Should a picture appear anywhere in the data, omit it and copy everything else exactly.
◇ ◇ ◇ ◇
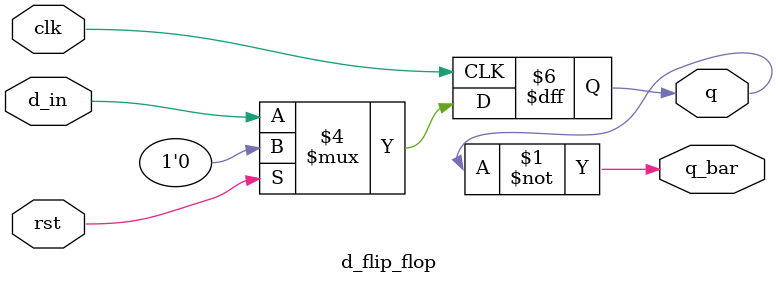
<source format=v>
`timescale 1ns / 1ps


module d_flip_flop(
    input d_in,clk,rst,
    output reg q,output q_bar
    );
    
    assign q_bar=~q;
    always@(posedge clk)
      begin
       if(rst)
         begin
           q<=0;
         end 
      else
       begin
        q<=d_in;
       end 
     end
endmodule

</source>
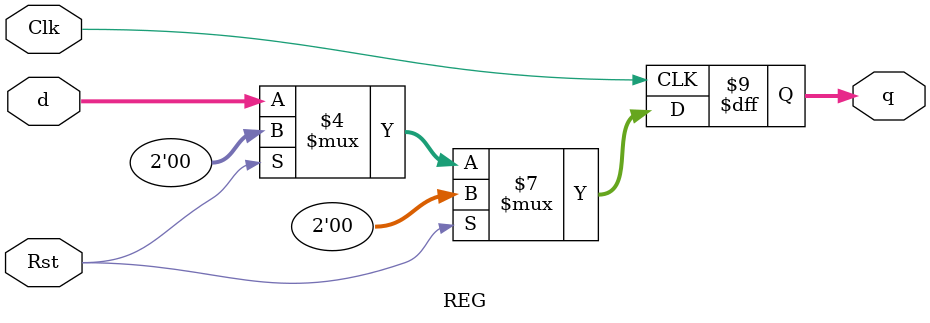
<source format=v>
`timescale 1ns / 1ps


module REG( d, Clk, Rst, q );

    parameter DATAWIDTH = 2;
    input [DATAWIDTH-1:0] d;
    input Clk, Rst;
    output reg [DATAWIDTH-1:0] q;
    
    always @ ( posedge Clk ) begin
        q <= 0;
        if (Rst == 1) begin
            q <= 0;
        end
        else if ( Rst == 0 ) begin
            q <= d;
        end
    end
endmodule

</source>
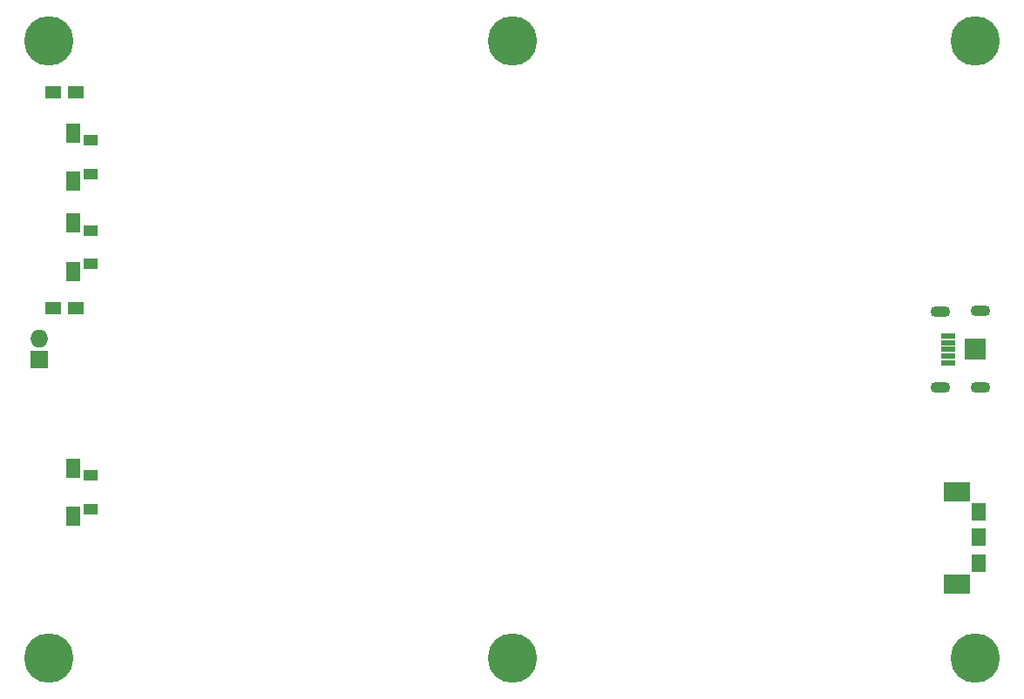
<source format=gbr>
G04 #@! TF.FileFunction,Soldermask,Bot*
%FSLAX46Y46*%
G04 Gerber Fmt 4.6, Leading zero omitted, Abs format (unit mm)*
G04 Created by KiCad (PCBNEW 4.0.7) date Wed May  2 17:40:28 2018*
%MOMM*%
%LPD*%
G01*
G04 APERTURE LIST*
%ADD10C,0.100000*%
%ADD11C,4.800000*%
%ADD12R,2.550000X1.900000*%
%ADD13R,1.400000X1.800000*%
%ADD14R,1.400000X1.700000*%
%ADD15R,1.750000X1.750000*%
%ADD16O,1.750000X1.750000*%
%ADD17R,1.400000X1.000000*%
%ADD18R,1.400000X1.950000*%
%ADD19O,1.900000X1.100000*%
%ADD20R,2.100000X2.100000*%
%ADD21R,1.450000X0.500000*%
%ADD22R,1.600000X1.300000*%
G04 APERTURE END LIST*
D10*
D11*
X176900000Y-103800000D03*
X221900000Y-43800000D03*
X266900000Y-43800000D03*
X221900000Y-103800000D03*
X266900000Y-103800000D03*
X176900000Y-43800000D03*
D12*
X265117919Y-87638069D03*
D13*
X267217919Y-94600000D03*
D12*
X265117919Y-96638069D03*
D14*
X267217919Y-92100000D03*
D13*
X267217919Y-89600000D03*
D15*
X175900000Y-74800000D03*
D16*
X175900000Y-72800000D03*
D17*
X180925000Y-89325000D03*
X180925000Y-86100000D03*
D18*
X179200000Y-85350000D03*
X179200000Y-90050000D03*
D19*
X263450000Y-70125000D03*
X263450000Y-77500000D03*
X267350000Y-70100000D03*
D20*
X266900000Y-73800000D03*
D19*
X267350000Y-77500000D03*
D21*
X264225000Y-72500000D03*
X264225000Y-73150000D03*
X264225000Y-73800000D03*
X264225000Y-74450000D03*
X264225000Y-75100000D03*
D22*
X177300000Y-48800000D03*
X179500000Y-48800000D03*
X177300000Y-69800000D03*
X179500000Y-69800000D03*
D17*
X180925000Y-56725000D03*
X180925000Y-53500000D03*
D18*
X179200000Y-52750000D03*
X179200000Y-57450000D03*
D17*
X180925000Y-65525000D03*
X180925000Y-62300000D03*
D18*
X179200000Y-61550000D03*
X179200000Y-66250000D03*
M02*

</source>
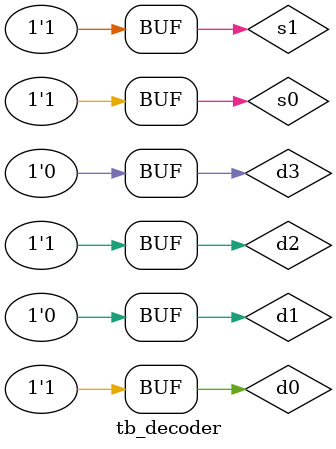
<source format=v>
`timescale 1ns / 1ps

module tb_decoder;

reg s1,s0,d0,d1,d2,d3;
wire d;

decoder uut (s1,s0,d0,d1,d2,d3,d); 

initial begin 
s1=0;s0=0;d0=0;d1=0;d2=0;d3=0;
#10
s1=0;s0=0;d0=1;d1=0;d2=1;d3=0;
#10
s1=0;s0=1;d0=1;d1=0;d2=1;d3=0;
#10
s1=1;s0=0;d0=1;d1=0;d2=1;d3=0;
#10
s1=1;s0=1;d0=1;d1=0;d2=1;d3=0;

end


endmodule

</source>
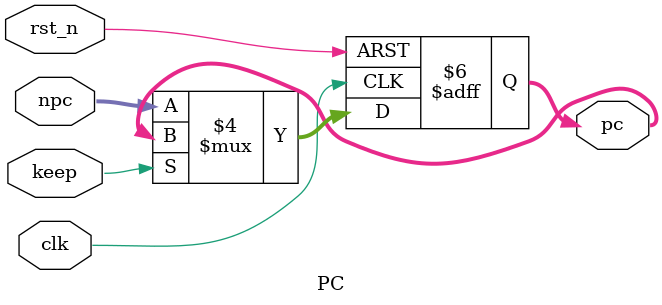
<source format=v>
module PC (
    input  wire        clk  ,
    input  wire        rst_n,
    input  wire        keep ,
    input  wire [31:0] npc  ,

    output reg  [31:0] pc
);

always @ (posedge clk or negedge rst_n) begin
    if (~rst_n)    pc <= -4; // 初始给 -4, 避免覆盖
    else if (keep) pc <= pc;
    else           pc <= npc;
end

endmodule

</source>
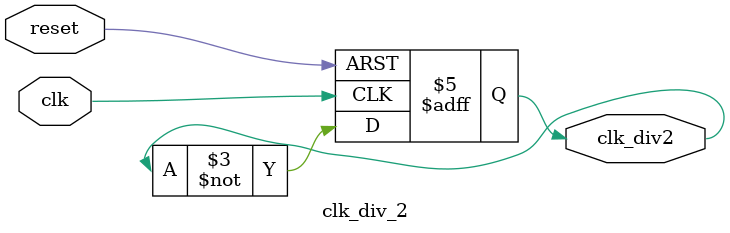
<source format=v>
`timescale 1ns / 1ps
module clk_div_2(
    input clk,
	 input reset,
	 output reg clk_div2);
	 
	 initial
	 begin
	     clk_div2 <= 0;
	 end
	 
    always @ (posedge clk or negedge reset)
	 begin
		  if (~reset)
		      clk_div2 <= 1'b0;
		  else 
		      clk_div2 <= ~clk_div2;
	 end

endmodule

</source>
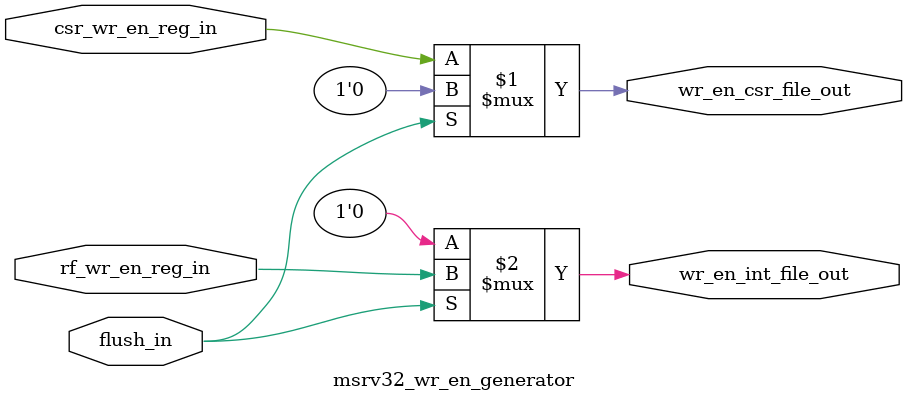
<source format=v>
module msrv32_wr_en_generator(
    flush_in, rf_wr_en_reg_in, csr_wr_en_reg_in, 
    wr_en_int_file_out, wr_en_csr_file_out);

    input flush_in, rf_wr_en_reg_in, csr_wr_en_reg_in;
    output wr_en_int_file_out, wr_en_csr_file_out;


    assign wr_en_csr_file_out = flush_in ? 1'b0 : csr_wr_en_reg_in;
    assign wr_en_int_file_out = flush_in ? rf_wr_en_reg_in: 1'b0;

endmodule
</source>
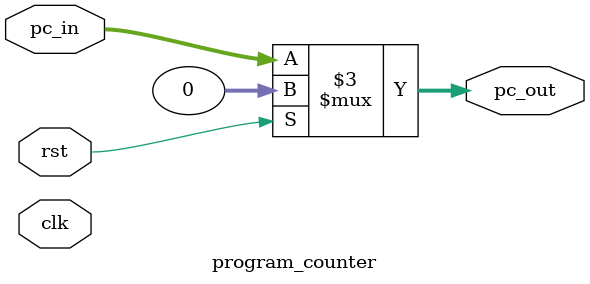
<source format=v>
module program_counter(
  input             clk,                
  input             rst, 
                 
  input      [31:0] pc_in,       
  
  output reg [31:0] pc_out 
);

always @(clk) begin
  if (rst) begin
    pc_out <= 32'b00;  
  end else begin
    pc_out <= pc_in;  
  end
end

endmodule
</source>
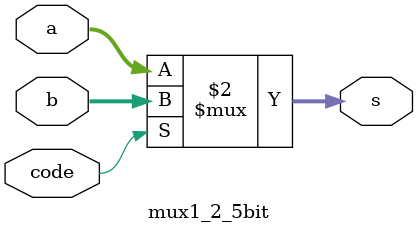
<source format=v>
`timescale 1ns / 1ps
module mux1_2_5bit( input code, input[4:0]a, input[4:0]b, output[4:0]s
    );
assign s = (code == 0)? a: b;

endmodule

</source>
◇ ◇ ◇ ◇
:: Answer to the problem ::
<source format=v>
`timescale 1ns / 1ps


module d_flip_flop(
    input d_in,clk,rst,
    output reg q,output q_bar
    );
    
    assign q_bar=~q;
    always@(posedge clk)
      begin
       if(rst)
         begin
           q<=0;
         end 
      else
       begin
        q<=d_in;
       end 
     end
endmodule

</source>
<source format=v>
`timescale 1ns / 1ps


module REG( d, Clk, Rst, q );

    parameter DATAWIDTH = 2;
    input [DATAWIDTH-1:0] d;
    input Clk, Rst;
    output reg [DATAWIDTH-1:0] q;
    
    always @ ( posedge Clk ) begin
        q <= 0;
        if (Rst == 1) begin
            q <= 0;
        end
        else if ( Rst == 0 ) begin
            q <= d;
        end
    end
endmodule

</source>
<source format=gbr>
G04 #@! TF.FileFunction,Soldermask,Bot*
%FSLAX46Y46*%
G04 Gerber Fmt 4.6, Leading zero omitted, Abs format (unit mm)*
G04 Created by KiCad (PCBNEW 4.0.7) date Wed May  2 17:40:28 2018*
%MOMM*%
%LPD*%
G01*
G04 APERTURE LIST*
%ADD10C,0.100000*%
%ADD11C,4.800000*%
%ADD12R,2.550000X1.900000*%
%ADD13R,1.400000X1.800000*%
%ADD14R,1.400000X1.700000*%
%ADD15R,1.750000X1.750000*%
%ADD16O,1.750000X1.750000*%
%ADD17R,1.400000X1.000000*%
%ADD18R,1.400000X1.950000*%
%ADD19O,1.900000X1.100000*%
%ADD20R,2.100000X2.100000*%
%ADD21R,1.450000X0.500000*%
%ADD22R,1.600000X1.300000*%
G04 APERTURE END LIST*
D10*
D11*
X176900000Y-103800000D03*
X221900000Y-43800000D03*
X266900000Y-43800000D03*
X221900000Y-103800000D03*
X266900000Y-103800000D03*
X176900000Y-43800000D03*
D12*
X265117919Y-87638069D03*
D13*
X267217919Y-94600000D03*
D12*
X265117919Y-96638069D03*
D14*
X267217919Y-92100000D03*
D13*
X267217919Y-89600000D03*
D15*
X175900000Y-74800000D03*
D16*
X175900000Y-72800000D03*
D17*
X180925000Y-89325000D03*
X180925000Y-86100000D03*
D18*
X179200000Y-85350000D03*
X179200000Y-90050000D03*
D19*
X263450000Y-70125000D03*
X263450000Y-77500000D03*
X267350000Y-70100000D03*
D20*
X266900000Y-73800000D03*
D19*
X267350000Y-77500000D03*
D21*
X264225000Y-72500000D03*
X264225000Y-73150000D03*
X264225000Y-73800000D03*
X264225000Y-74450000D03*
X264225000Y-75100000D03*
D22*
X177300000Y-48800000D03*
X179500000Y-48800000D03*
X177300000Y-69800000D03*
X179500000Y-69800000D03*
D17*
X180925000Y-56725000D03*
X180925000Y-53500000D03*
D18*
X179200000Y-52750000D03*
X179200000Y-57450000D03*
D17*
X180925000Y-65525000D03*
X180925000Y-62300000D03*
D18*
X179200000Y-61550000D03*
X179200000Y-66250000D03*
M02*

</source>
<source format=v>
`timescale 1ns / 1ps

module tb_decoder;

reg s1,s0,d0,d1,d2,d3;
wire d;

decoder uut (s1,s0,d0,d1,d2,d3,d); 

initial begin 
s1=0;s0=0;d0=0;d1=0;d2=0;d3=0;
#10
s1=0;s0=0;d0=1;d1=0;d2=1;d3=0;
#10
s1=0;s0=1;d0=1;d1=0;d2=1;d3=0;
#10
s1=1;s0=0;d0=1;d1=0;d2=1;d3=0;
#10
s1=1;s0=1;d0=1;d1=0;d2=1;d3=0;

end


endmodule

</source>
<source format=v>
module PC (
    input  wire        clk  ,
    input  wire        rst_n,
    input  wire        keep ,
    input  wire [31:0] npc  ,

    output reg  [31:0] pc
);

always @ (posedge clk or negedge rst_n) begin
    if (~rst_n)    pc <= -4; // 初始给 -4, 避免覆盖
    else if (keep) pc <= pc;
    else           pc <= npc;
end

endmodule

</source>
<source format=v>
`timescale 1ns / 1ps
module clk_div_2(
    input clk,
	 input reset,
	 output reg clk_div2);
	 
	 initial
	 begin
	     clk_div2 <= 0;
	 end
	 
    always @ (posedge clk or negedge reset)
	 begin
		  if (~reset)
		      clk_div2 <= 1'b0;
		  else 
		      clk_div2 <= ~clk_div2;
	 end

endmodule

</source>
<source format=v>
module msrv32_wr_en_generator(
    flush_in, rf_wr_en_reg_in, csr_wr_en_reg_in, 
    wr_en_int_file_out, wr_en_csr_file_out);

    input flush_in, rf_wr_en_reg_in, csr_wr_en_reg_in;
    output wr_en_int_file_out, wr_en_csr_file_out;


    assign wr_en_csr_file_out = flush_in ? 1'b0 : csr_wr_en_reg_in;
    assign wr_en_int_file_out = flush_in ? rf_wr_en_reg_in: 1'b0;

endmodule
</source>
<source format=v>
module program_counter(
  input             clk,                
  input             rst, 
                 
  input      [31:0] pc_in,       
  
  output reg [31:0] pc_out 
);

always @(clk) begin
  if (rst) begin
    pc_out <= 32'b00;  
  end else begin
    pc_out <= pc_in;  
  end
end

endmodule
</source>
<source format=v>
`timescale 1ns / 1ps
module mux1_2_5bit( input code, input[4:0]a, input[4:0]b, output[4:0]s
    );
assign s = (code == 0)? a: b;

endmodule

</source>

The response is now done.